Jacques Lacan hizo su análisis con Rudolf Löwenstein en los años treinta en el marco de la formación psicoanalítica que proponía entonces la Sociedad Psicoanalítica de París. Comenzó a los 31 años su análisis con Loewenstein, quien era considerado el mejor psicoanalista del momento. Pero sólo duró seis años, ya que Lacan consideraba que Loewenstein no era lo suficientemente inteligente para analizarlo a él. A lo cual Loewenstein respondió que Jacques era inanalizable.


Aunque Loewenstein y Lacan hayan guardado silencio sobre el contenido real de aquella cura, se sabe hoy hasta qué punto fue tumultuosa. En el momento en que el hijo de Alfred Lacan se dirigió por primera vez al número 127 de la avenida de Versailles, tenía una opinión muy elevada de sí mismo, sabía rodearse de la mejor inteligencia parisina y había realizado los estudios más brillantes.

▶ _Datos para revisar_
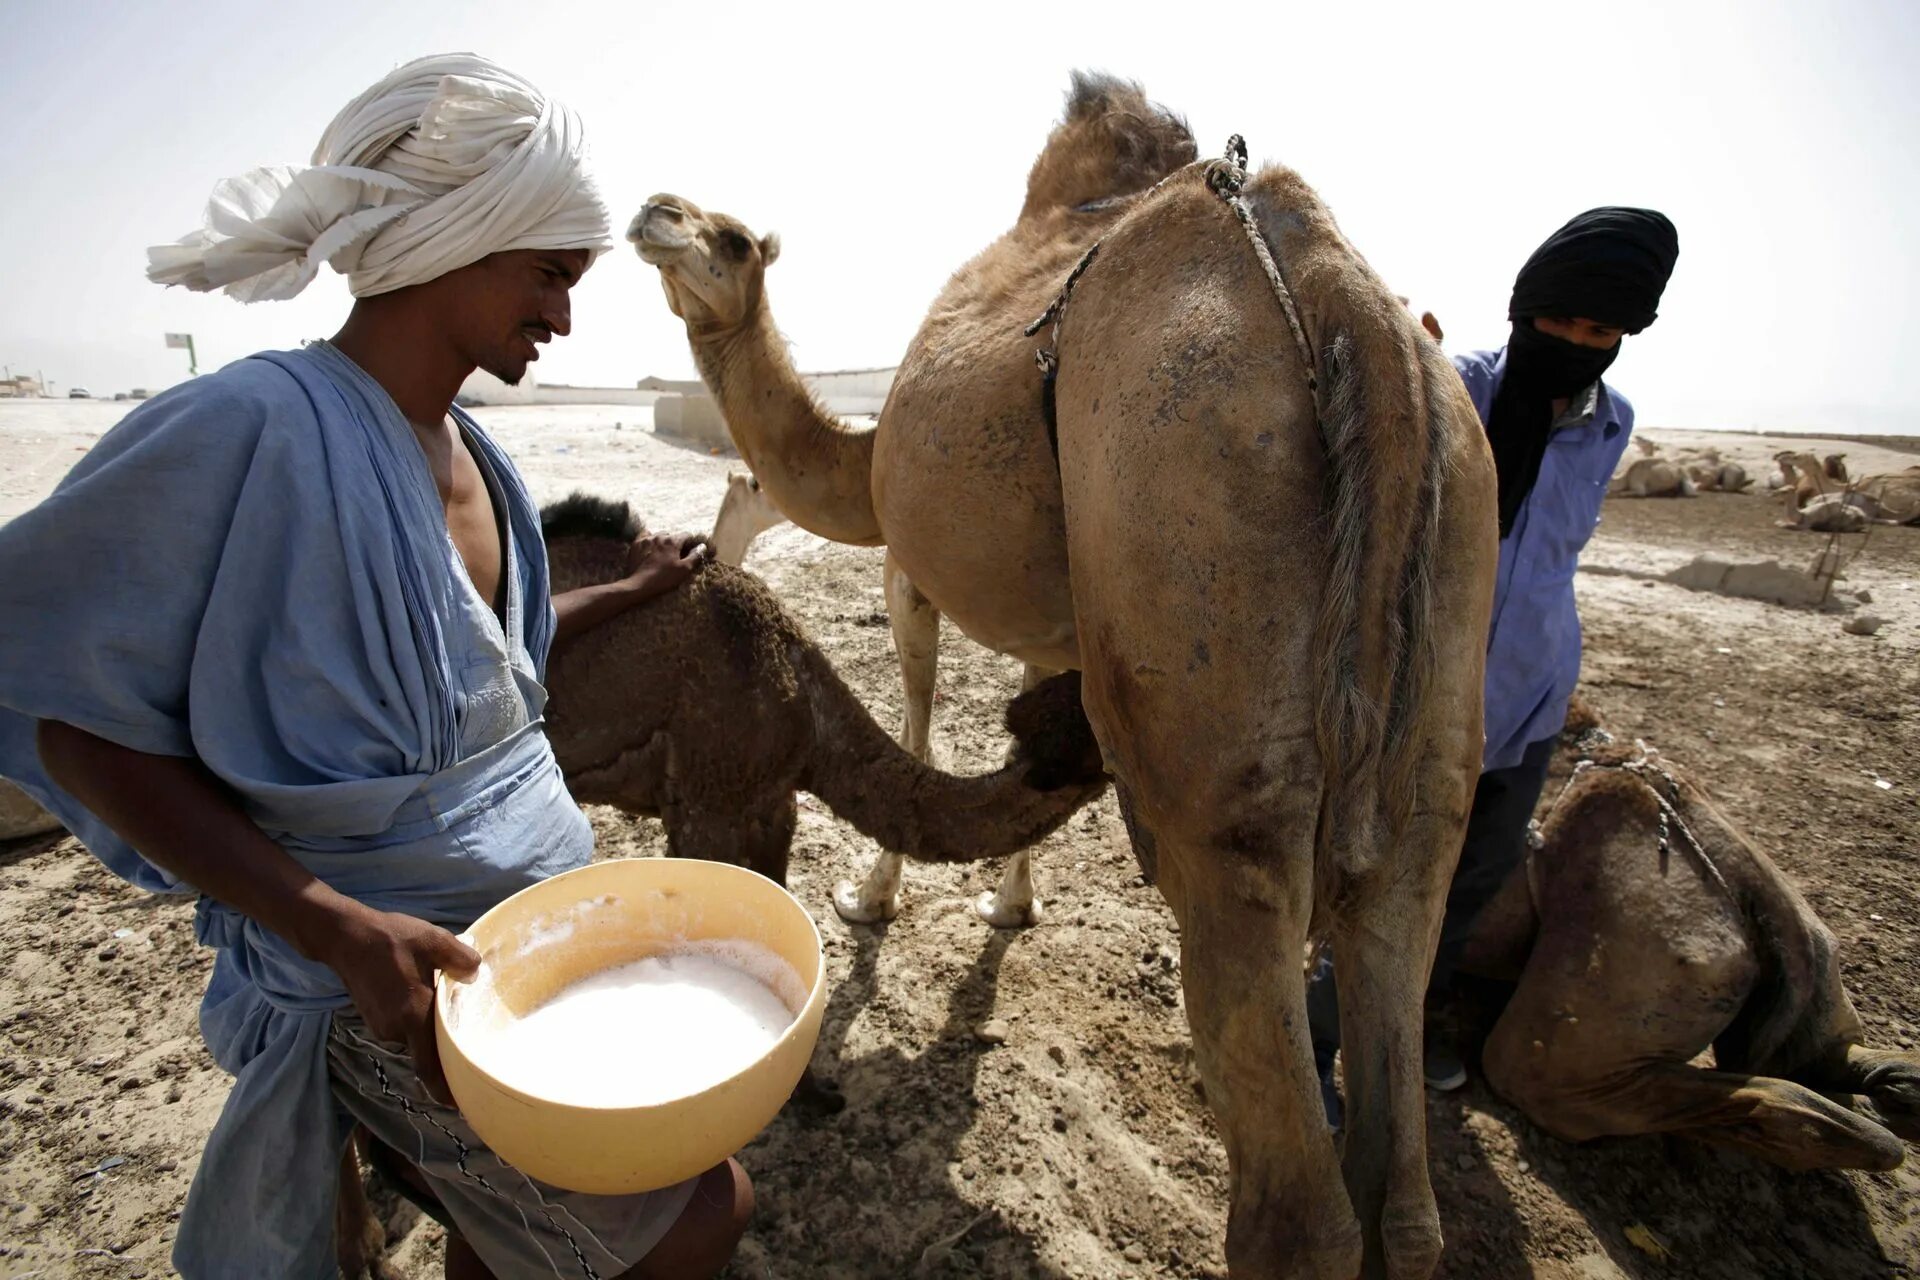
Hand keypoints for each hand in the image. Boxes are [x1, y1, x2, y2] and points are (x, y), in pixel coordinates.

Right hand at [321, 905, 479, 1103]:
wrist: (346, 938)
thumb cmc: (390, 939)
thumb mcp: (432, 940)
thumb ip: (458, 958)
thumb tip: (476, 971)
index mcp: (413, 1016)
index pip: (430, 1065)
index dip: (443, 1088)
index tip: (459, 1104)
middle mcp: (396, 1029)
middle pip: (427, 1049)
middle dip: (444, 1048)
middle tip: (469, 1043)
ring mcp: (382, 1026)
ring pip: (414, 1036)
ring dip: (428, 1029)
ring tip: (446, 1010)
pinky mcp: (374, 1018)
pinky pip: (402, 1027)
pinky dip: (414, 1019)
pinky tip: (422, 998)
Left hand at [624, 531, 712, 595]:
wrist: (639, 584)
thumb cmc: (664, 578)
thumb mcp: (684, 570)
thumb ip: (695, 556)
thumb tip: (702, 546)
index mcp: (673, 541)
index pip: (686, 535)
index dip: (690, 542)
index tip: (689, 551)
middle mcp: (659, 536)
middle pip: (671, 535)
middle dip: (674, 542)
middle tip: (675, 555)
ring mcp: (646, 539)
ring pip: (658, 535)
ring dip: (662, 542)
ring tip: (661, 553)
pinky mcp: (636, 544)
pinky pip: (645, 537)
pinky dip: (649, 541)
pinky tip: (649, 550)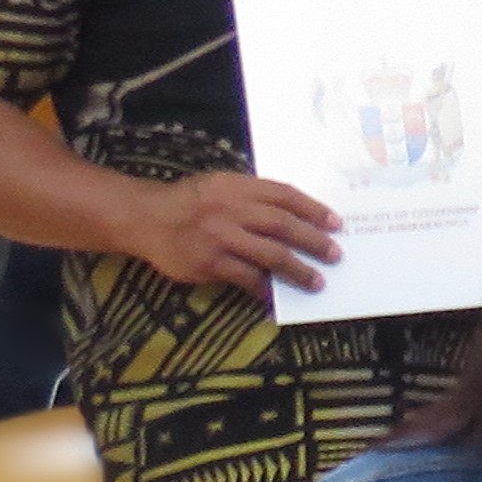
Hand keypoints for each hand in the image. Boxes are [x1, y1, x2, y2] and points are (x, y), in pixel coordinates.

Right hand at [147, 170, 344, 296]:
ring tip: (316, 281)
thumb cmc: (189, 203)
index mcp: (236, 186)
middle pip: (283, 226)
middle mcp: (230, 209)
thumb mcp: (220, 186)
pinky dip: (265, 288)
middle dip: (314, 241)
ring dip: (298, 270)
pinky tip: (277, 295)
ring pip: (271, 255)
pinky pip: (247, 278)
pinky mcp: (209, 263)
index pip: (284, 195)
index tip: (336, 223)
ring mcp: (220, 237)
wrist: (144, 218)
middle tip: (335, 255)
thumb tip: (298, 217)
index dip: (314, 209)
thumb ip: (253, 197)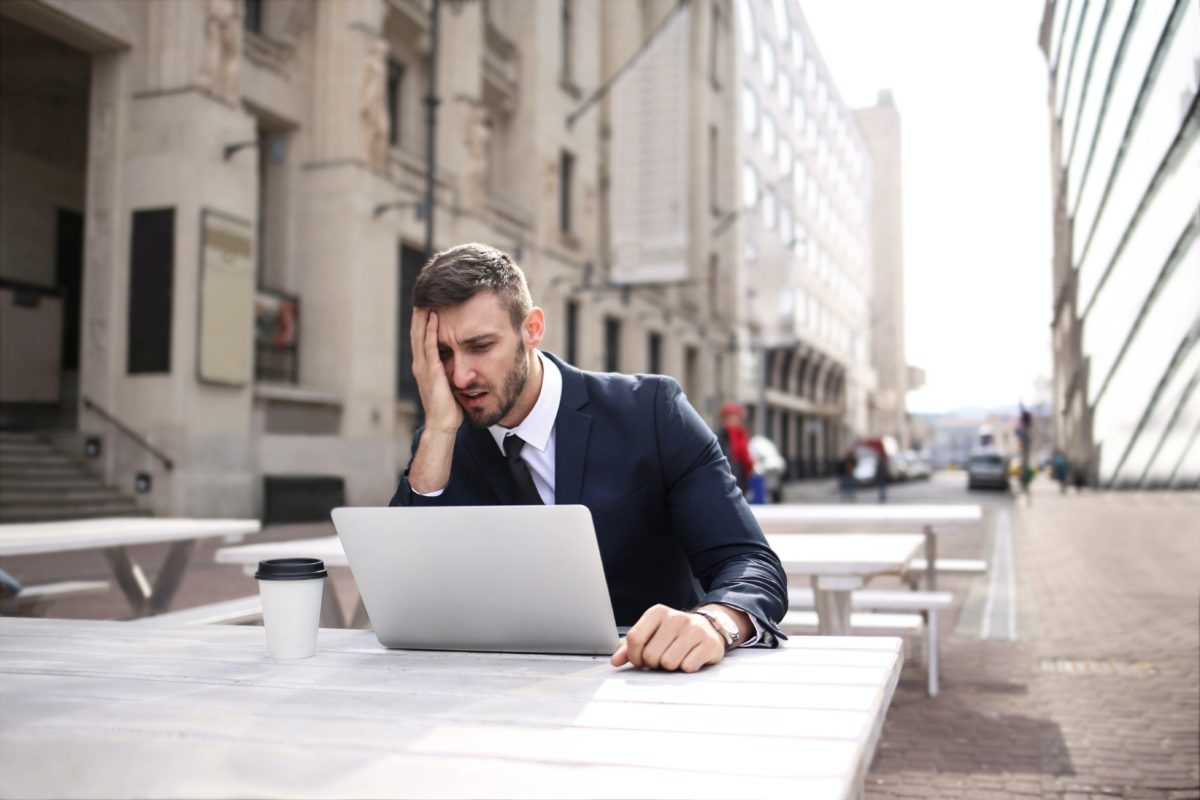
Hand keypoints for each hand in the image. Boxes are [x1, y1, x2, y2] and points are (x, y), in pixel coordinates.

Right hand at [411, 308, 461, 434]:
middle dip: (421, 310)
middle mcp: (420, 363)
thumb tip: (462, 359)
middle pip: (417, 330)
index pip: (422, 335)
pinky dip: (431, 330)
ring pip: (421, 334)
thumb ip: (452, 368)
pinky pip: (430, 346)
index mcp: (424, 365)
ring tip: (427, 296)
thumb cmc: (449, 407)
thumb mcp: (450, 382)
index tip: (430, 299)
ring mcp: (423, 367)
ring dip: (424, 315)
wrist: (443, 425)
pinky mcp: (430, 371)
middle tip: (424, 291)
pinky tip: (435, 316)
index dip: (424, 317)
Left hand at [610, 604, 726, 672]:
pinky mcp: (709, 644)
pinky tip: (691, 659)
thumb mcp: (652, 634)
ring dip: (671, 667)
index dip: (634, 656)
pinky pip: (688, 667)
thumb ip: (630, 647)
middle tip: (663, 658)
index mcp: (657, 612)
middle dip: (654, 663)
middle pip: (651, 655)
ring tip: (677, 657)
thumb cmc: (674, 635)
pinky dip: (687, 668)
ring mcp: (694, 630)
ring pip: (668, 663)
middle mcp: (676, 617)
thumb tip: (615, 661)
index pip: (635, 638)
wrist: (709, 628)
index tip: (641, 661)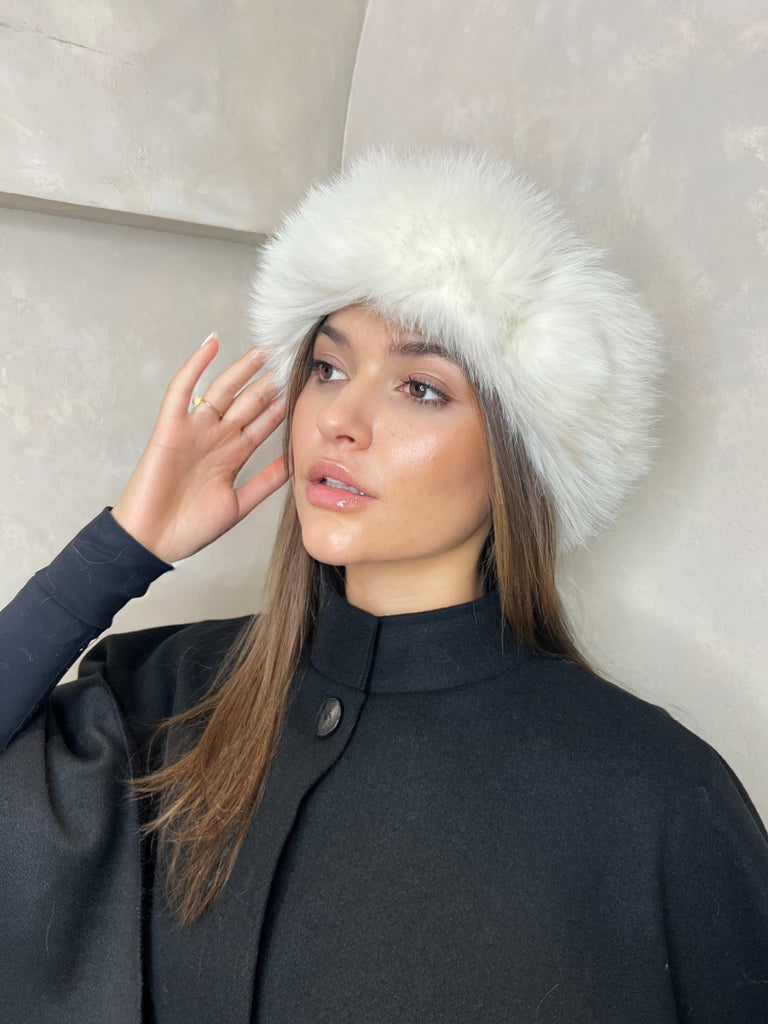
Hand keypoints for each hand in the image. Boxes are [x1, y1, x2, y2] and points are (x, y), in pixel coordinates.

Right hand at [112, 335, 287, 562]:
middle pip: (249, 402)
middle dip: (271, 381)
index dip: (284, 403)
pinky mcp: (170, 428)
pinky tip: (211, 344)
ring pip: (223, 390)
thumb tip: (295, 462)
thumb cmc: (190, 528)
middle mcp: (216, 438)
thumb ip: (265, 482)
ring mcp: (194, 430)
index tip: (306, 384)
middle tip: (293, 357)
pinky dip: (194, 366)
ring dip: (243, 369)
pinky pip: (182, 391)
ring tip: (264, 348)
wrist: (153, 541)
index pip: (265, 422)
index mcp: (233, 455)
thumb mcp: (240, 504)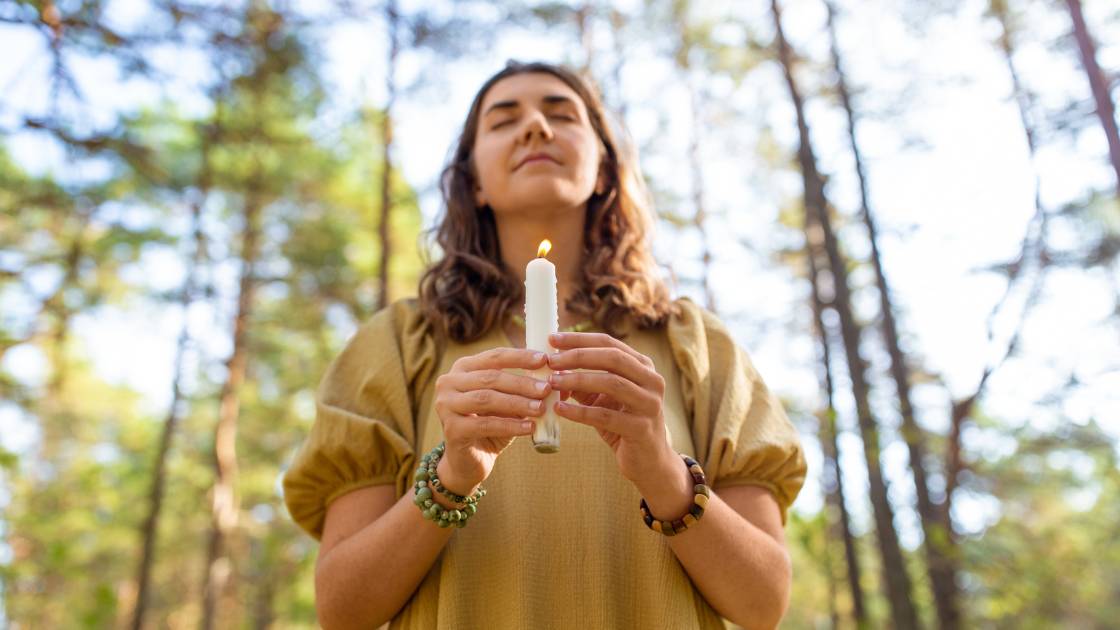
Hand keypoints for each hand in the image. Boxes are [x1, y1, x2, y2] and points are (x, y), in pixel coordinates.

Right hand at [433, 348, 551, 494]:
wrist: (469, 461)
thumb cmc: (491, 426)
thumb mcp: (508, 404)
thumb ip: (526, 389)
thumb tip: (557, 378)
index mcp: (463, 368)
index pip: (494, 356)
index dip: (520, 357)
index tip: (544, 360)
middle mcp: (449, 382)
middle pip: (491, 378)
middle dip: (522, 383)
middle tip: (546, 388)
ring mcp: (445, 405)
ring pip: (487, 399)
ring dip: (518, 403)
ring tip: (541, 408)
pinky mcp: (451, 429)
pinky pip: (485, 424)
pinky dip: (510, 426)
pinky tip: (529, 428)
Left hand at [546, 332, 673, 482]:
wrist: (648, 461)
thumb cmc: (623, 423)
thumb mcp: (603, 398)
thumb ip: (584, 382)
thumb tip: (553, 367)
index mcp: (643, 366)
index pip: (609, 343)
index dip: (579, 339)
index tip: (552, 339)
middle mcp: (652, 381)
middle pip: (613, 358)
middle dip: (578, 356)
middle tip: (551, 360)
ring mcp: (649, 404)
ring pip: (612, 383)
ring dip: (578, 380)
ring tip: (552, 382)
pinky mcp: (642, 429)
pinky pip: (605, 416)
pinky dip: (580, 412)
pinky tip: (560, 409)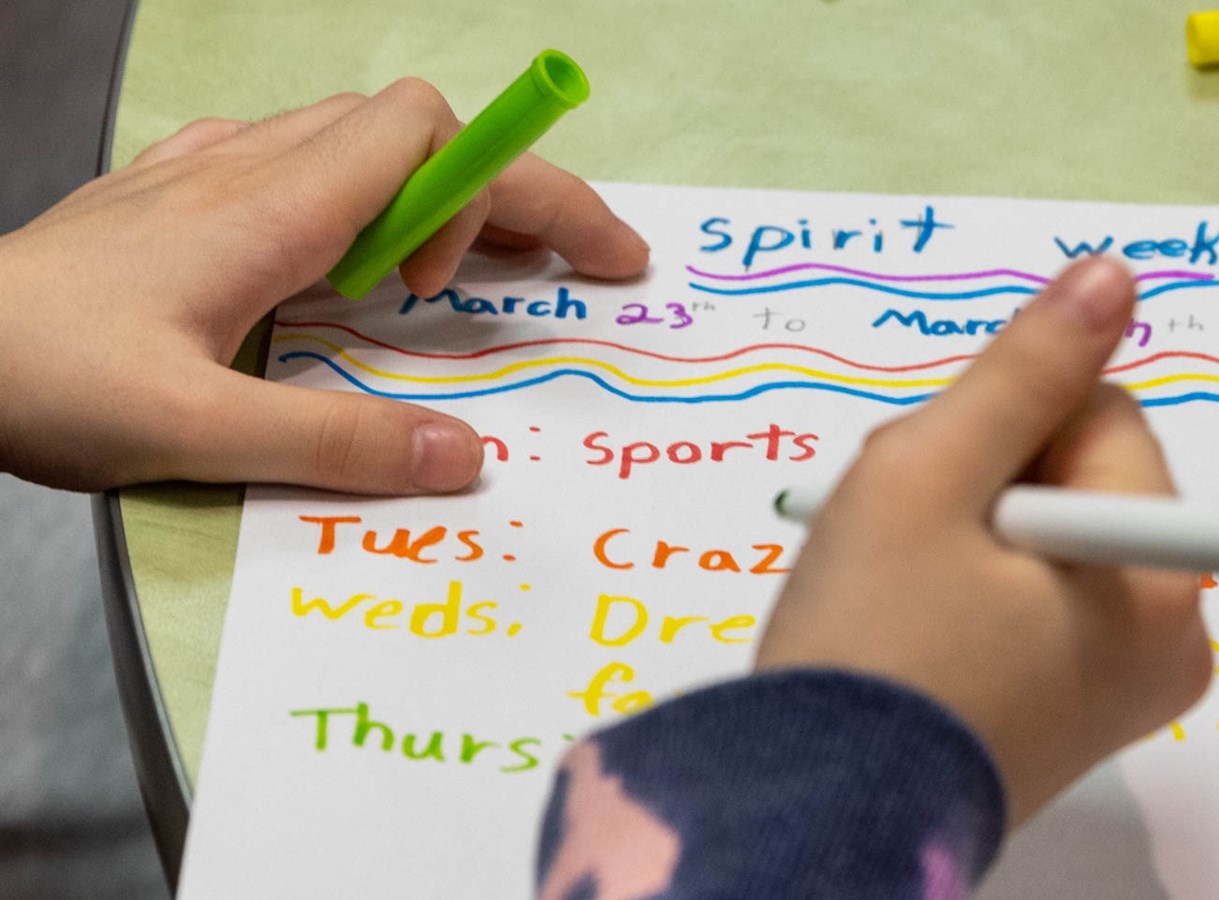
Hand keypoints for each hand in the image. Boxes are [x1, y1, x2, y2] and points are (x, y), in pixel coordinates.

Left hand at [0, 79, 648, 493]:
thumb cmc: (42, 377)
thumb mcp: (194, 433)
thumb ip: (335, 447)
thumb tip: (467, 459)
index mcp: (274, 207)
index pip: (431, 135)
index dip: (511, 187)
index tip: (540, 277)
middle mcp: (255, 168)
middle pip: (421, 133)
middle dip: (514, 193)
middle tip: (580, 272)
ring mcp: (214, 171)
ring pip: (366, 144)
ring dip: (441, 202)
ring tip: (465, 290)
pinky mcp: (182, 193)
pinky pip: (307, 163)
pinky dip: (371, 203)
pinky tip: (353, 269)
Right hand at [755, 257, 1211, 827]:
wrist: (814, 811)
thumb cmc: (867, 645)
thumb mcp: (928, 474)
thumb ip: (1024, 368)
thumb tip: (1111, 276)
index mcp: (1157, 578)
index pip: (1099, 416)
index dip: (999, 428)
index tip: (936, 489)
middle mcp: (1171, 636)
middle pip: (1081, 473)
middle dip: (985, 479)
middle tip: (905, 542)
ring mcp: (1129, 684)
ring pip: (1053, 529)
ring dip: (971, 529)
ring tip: (901, 586)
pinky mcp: (1082, 712)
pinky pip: (1044, 597)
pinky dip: (979, 586)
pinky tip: (919, 619)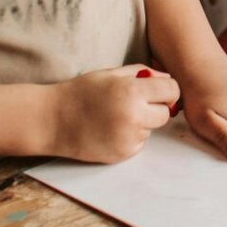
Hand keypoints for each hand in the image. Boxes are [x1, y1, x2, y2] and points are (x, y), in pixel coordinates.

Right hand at [52, 65, 178, 162]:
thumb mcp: (110, 73)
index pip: (172, 90)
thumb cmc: (81, 93)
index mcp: (133, 91)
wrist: (54, 120)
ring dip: (141, 123)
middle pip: (165, 113)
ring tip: (115, 116)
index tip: (158, 90)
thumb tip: (166, 77)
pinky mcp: (123, 154)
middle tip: (134, 103)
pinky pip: (139, 143)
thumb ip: (141, 72)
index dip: (166, 90)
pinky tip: (110, 130)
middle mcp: (134, 116)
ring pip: (151, 129)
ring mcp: (129, 138)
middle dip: (155, 107)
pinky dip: (130, 137)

▶ _Enunciado_
Resume en dos oraciones el texto sobre el análisis de Lacan con Löwenstein.

▶ _Solución_
Jacques Lacan comenzó a los 31 años, en los años treinta, su análisis con Rudolf Löwenstein, considerado el mejor psicoanalista del momento, dentro de la formación que proponía la Sociedad Psicoanalítica de París. La cura fue tumultuosa y duró solo seis años, porque Lacan consideraba que Löwenstein no era lo suficientemente inteligente para analizarlo, a lo que este respondió que Lacan era inanalizable.